## 本文の抜粋
━━━━━━━━━━━━━━━━━━━━━━━━━━━━━━

たばこ:疾患・死亡の原因のなかで予防できるもっとも大きな危険因子

新聞というのは背後の圧力で動いているのではないか?

数々の嘲笑をさそう毎日新聞社説などを見ると、そう感じしまうのだが・・・

産経新聞もJTの味方?
JTとしては、7月からのたばこ増税を4.7%の減収要因とするなど、“たばこ包囲網”に危機感を募らせている。 だが、厚労省は「数値目標は韓国のほか、米国、英国、フランスでも導入されている」(健康局)として、数値目標導入の姿勢を崩しておらず、JTとしては、厳しい状況が続きそうだ。(http://www.sankei.co.jp/news/060919/kei018.htm


タバコが、" the leading cause of preventable illness and death "(たばこ:疾患・死亡の原因のなかで予防できるもっとも大きな危険因子)(NIHコンファレンス2006年)ということをお忘れなのでは?

"人口寄与危険率は,集団を対象にし,疾病と要因との間の一般的な関連性の程度を定量的に表現するために算出されたものであり,曝露群に属する特定個人の疾病原因を判定することを目的としたものではないから,それのみによって個人の疾病原因の判定をすることは本来的にできないものである"という司法判断(たばこ裁判:PDF)は、dose-response relationshipを無視するものであり、日本の司法判断の非科学性が証明された。情的な司法判断が横行することとあわせ、その司法の尊厳性は地に落ちている。


2006年6月NIH State-of-the-Science Statement on Tobacco Use: Prevention, Cessation and Controlなる集まりがあり、FINAL STATEMENTが12月のAnn Int Med.に掲載されるとのことで、そのearly releaseがウェブ上公表されている。

その中で、“Understand the role of different media in increasing consumer demand for and use of effective, individually oriented tobacco cessation treatments for diverse populations.”などというのが、メディアの役割と書かれている。日本のメディアはその役割を忘れ、JTという巨大産業や財務省側につくのを是としているのだろうか?

━━━━━━━━━━━━━━━━━━━━━━━━━━━━━━

## 提供された情報
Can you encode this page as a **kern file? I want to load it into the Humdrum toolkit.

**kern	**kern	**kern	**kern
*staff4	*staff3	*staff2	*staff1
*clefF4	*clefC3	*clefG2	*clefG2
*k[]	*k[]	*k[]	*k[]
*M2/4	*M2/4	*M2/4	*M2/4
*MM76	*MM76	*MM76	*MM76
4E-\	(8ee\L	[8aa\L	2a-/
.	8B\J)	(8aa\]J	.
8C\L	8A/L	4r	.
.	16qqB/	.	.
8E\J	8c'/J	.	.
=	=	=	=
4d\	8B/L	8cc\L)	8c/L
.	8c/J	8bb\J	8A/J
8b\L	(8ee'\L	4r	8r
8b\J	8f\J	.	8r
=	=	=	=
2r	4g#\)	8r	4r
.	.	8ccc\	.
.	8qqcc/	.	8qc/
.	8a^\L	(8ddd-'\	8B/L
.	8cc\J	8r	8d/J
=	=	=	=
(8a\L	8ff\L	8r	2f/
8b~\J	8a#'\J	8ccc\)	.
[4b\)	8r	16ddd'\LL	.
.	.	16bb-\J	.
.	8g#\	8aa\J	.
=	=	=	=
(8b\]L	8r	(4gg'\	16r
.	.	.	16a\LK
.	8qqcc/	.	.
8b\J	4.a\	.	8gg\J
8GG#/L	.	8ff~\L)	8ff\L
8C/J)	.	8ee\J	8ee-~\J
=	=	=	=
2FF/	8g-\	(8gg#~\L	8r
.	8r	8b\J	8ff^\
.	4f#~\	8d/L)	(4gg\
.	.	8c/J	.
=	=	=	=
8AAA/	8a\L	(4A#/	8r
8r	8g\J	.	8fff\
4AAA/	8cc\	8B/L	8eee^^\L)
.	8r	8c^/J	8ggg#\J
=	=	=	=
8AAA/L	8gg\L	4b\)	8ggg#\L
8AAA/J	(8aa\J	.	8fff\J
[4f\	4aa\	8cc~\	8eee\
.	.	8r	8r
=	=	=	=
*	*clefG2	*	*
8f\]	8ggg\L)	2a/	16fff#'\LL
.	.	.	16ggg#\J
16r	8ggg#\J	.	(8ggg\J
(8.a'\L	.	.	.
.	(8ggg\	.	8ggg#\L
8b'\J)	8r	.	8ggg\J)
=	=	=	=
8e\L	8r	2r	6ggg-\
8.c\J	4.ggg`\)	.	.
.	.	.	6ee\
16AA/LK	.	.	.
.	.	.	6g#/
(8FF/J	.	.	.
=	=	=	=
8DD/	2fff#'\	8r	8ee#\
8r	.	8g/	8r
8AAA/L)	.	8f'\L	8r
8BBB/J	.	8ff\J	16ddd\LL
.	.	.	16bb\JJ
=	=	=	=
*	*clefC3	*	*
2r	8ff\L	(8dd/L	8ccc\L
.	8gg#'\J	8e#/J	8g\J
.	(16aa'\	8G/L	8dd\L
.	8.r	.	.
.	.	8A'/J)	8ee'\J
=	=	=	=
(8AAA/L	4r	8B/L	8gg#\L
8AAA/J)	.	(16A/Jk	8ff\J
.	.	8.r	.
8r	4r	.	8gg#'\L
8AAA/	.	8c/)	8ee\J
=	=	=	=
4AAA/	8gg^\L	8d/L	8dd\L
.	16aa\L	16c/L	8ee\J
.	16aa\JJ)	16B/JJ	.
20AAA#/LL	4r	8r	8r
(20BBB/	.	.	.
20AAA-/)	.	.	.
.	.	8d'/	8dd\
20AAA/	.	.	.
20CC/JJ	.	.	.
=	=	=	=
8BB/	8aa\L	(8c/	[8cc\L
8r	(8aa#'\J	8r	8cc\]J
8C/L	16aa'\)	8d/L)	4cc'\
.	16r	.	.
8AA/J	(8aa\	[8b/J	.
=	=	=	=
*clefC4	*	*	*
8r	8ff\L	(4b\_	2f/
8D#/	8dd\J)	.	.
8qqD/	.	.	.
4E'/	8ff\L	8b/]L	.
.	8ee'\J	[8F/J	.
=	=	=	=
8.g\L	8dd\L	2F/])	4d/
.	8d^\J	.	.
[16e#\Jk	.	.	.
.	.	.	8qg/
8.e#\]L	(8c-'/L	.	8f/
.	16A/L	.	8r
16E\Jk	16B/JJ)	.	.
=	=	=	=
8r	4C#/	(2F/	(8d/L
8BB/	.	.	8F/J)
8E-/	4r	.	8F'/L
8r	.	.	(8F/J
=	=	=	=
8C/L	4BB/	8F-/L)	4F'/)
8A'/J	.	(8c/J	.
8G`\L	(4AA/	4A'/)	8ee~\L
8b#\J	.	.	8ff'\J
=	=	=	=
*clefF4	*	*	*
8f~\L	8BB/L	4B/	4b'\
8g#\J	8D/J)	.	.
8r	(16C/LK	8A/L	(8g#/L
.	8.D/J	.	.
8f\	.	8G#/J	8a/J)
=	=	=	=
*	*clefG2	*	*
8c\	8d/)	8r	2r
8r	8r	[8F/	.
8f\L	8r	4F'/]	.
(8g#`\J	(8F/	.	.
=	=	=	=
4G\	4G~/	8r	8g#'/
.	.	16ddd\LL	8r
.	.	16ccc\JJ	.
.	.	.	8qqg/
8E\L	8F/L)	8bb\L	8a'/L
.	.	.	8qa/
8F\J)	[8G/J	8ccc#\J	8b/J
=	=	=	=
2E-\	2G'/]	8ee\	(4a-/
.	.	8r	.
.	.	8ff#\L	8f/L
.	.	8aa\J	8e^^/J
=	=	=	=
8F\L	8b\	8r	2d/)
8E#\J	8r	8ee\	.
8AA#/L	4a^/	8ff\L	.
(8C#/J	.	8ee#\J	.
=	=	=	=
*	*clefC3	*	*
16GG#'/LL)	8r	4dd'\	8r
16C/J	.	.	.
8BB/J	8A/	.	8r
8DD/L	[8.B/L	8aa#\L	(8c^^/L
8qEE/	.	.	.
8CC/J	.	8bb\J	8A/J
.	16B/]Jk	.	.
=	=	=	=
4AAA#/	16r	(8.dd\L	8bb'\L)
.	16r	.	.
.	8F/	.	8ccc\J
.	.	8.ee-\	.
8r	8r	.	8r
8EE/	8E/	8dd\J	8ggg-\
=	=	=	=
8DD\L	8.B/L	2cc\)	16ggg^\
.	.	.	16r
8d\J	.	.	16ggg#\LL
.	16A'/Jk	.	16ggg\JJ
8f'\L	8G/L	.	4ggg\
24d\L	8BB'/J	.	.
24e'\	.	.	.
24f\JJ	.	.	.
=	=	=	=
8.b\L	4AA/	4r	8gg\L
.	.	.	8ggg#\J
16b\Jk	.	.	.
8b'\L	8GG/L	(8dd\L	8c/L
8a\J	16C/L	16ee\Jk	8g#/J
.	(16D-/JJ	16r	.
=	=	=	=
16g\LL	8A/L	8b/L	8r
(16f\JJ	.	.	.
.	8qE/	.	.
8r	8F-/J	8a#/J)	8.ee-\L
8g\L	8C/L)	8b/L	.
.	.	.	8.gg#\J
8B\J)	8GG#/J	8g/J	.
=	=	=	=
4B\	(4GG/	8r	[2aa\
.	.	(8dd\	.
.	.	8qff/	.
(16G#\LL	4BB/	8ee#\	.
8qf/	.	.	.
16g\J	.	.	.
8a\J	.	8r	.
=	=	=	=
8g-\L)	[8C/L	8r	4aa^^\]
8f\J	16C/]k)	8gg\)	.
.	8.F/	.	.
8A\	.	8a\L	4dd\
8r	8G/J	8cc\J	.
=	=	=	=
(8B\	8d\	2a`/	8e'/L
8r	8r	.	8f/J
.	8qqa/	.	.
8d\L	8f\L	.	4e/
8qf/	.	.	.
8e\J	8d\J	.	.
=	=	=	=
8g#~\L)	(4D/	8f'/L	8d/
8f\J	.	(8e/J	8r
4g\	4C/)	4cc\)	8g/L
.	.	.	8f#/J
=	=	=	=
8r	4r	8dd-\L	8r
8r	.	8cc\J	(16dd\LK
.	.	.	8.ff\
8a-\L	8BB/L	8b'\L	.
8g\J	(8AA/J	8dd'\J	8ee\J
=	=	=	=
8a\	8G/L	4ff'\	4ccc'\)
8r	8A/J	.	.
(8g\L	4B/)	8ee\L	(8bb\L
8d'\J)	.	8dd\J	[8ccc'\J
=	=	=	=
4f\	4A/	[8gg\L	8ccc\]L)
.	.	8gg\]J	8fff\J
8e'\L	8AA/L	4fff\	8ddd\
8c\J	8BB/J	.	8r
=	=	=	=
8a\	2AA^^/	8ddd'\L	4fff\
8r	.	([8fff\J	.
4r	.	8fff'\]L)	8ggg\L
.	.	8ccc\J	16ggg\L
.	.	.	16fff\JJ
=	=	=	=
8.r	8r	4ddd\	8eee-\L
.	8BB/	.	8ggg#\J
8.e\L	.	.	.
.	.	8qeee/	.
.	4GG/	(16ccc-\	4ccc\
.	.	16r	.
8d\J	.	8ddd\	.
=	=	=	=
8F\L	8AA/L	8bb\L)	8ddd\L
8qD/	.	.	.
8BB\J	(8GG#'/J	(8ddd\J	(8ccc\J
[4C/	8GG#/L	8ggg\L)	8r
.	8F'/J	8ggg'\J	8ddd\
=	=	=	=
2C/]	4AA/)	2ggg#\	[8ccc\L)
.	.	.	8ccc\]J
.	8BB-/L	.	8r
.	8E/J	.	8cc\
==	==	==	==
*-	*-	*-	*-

━━━━━━━━━━━━━━━━━━━━━━━━━━━━━━

## 取り組む課題
1. たばことメディアについての文章から、「数々の嘲笑をさそう毎日新聞社説などを見ると、そう感じしまうのだが・・・」から「Int Med.に掲載されるとのことで、そのearly releaseがウェブ上公表されている。」までを一字も変えずに抜き出すこと。
2. たばことメディアについての文章の最後の文に続けて、その先を書いてください。
記録は別の出典から取ったものである。

## 課題ごとの回答
1.
数々の嘲笑をさそう毎日新聞社説などを見ると、そう感じしまうのだが・・・

産経新聞もJTの味方?
JTとしては、7月からのたばこ増税を4.7%の減収要因とするなど、“たばこ包囲網”に危機感を募らせている。 だが、厚労省は「数値目標は韓国のほか、米国、英国、フランスでも導入されている」(健康局)として、数値目標導入の姿勢を崩しておらず、JTとしては、厳しい状況が続きそうだ。(http://www.sankei.co.jp/news/060919/kei018.htm


タバコが、" the leading cause of preventable illness and death "(たばこ:疾患・死亡の原因のなかで予防できるもっとも大きな危険因子)(NIHコンファレンス2006年)ということをお忘れなのでは?

"人口寄与危険率は,集団を対象にし,疾病と要因との間の一般的な関連性の程度を定量的に表現するために算出されたものであり,曝露群に属する特定個人の疾病原因を判定することを目的としたものではないから,それのみによって個人の疾病原因の判定をすることは本来的にできないものである"という司法判断(たばこ裁判:PDF)は、dose-response relationshipを無視するものであり、日本の司法判断の非科学性が証明された。情的な司法判断が横行することとあわせ、その司法の尊厳性は地に落ちている。


2006年6月NIH State-of-the-Science Statement on Tobacco Use: Prevention, Cessation and Controlなる集まりがあり、FINAL STATEMENTが12月のAnn Int Med.に掲載されるとのことで、そのearly releaseがウェブ上公表されている。

2.
成人および特定の集団の禁煙介入戦略:システミック・レビュー
Systematic Review: Smoking Cessation Intervention Strategies for Adults and Adults in Special Populations
http://www.annals.org/cgi/content/full/0000605-200612050-00142v1
http://www.annals.org/cgi/data/0000605-200612050-00142v1/DC1/1

タバコ使用はUSにおいて予防可能な疾患・死亡原因の第一である。一度タバコ依存が生じると、止めることは困難。タバコ使用によるニコチン依存は長期間・一生涯、禁煙を維持するために妨げとなる。禁煙するための多数の試みがなされ、成功率を倍加、三倍化する助けなしに行われている。禁忌以外をのぞいてカウンセリングや行動療法を含めた禁煙戦略がなされたら、第一・第二の戦略として行われている。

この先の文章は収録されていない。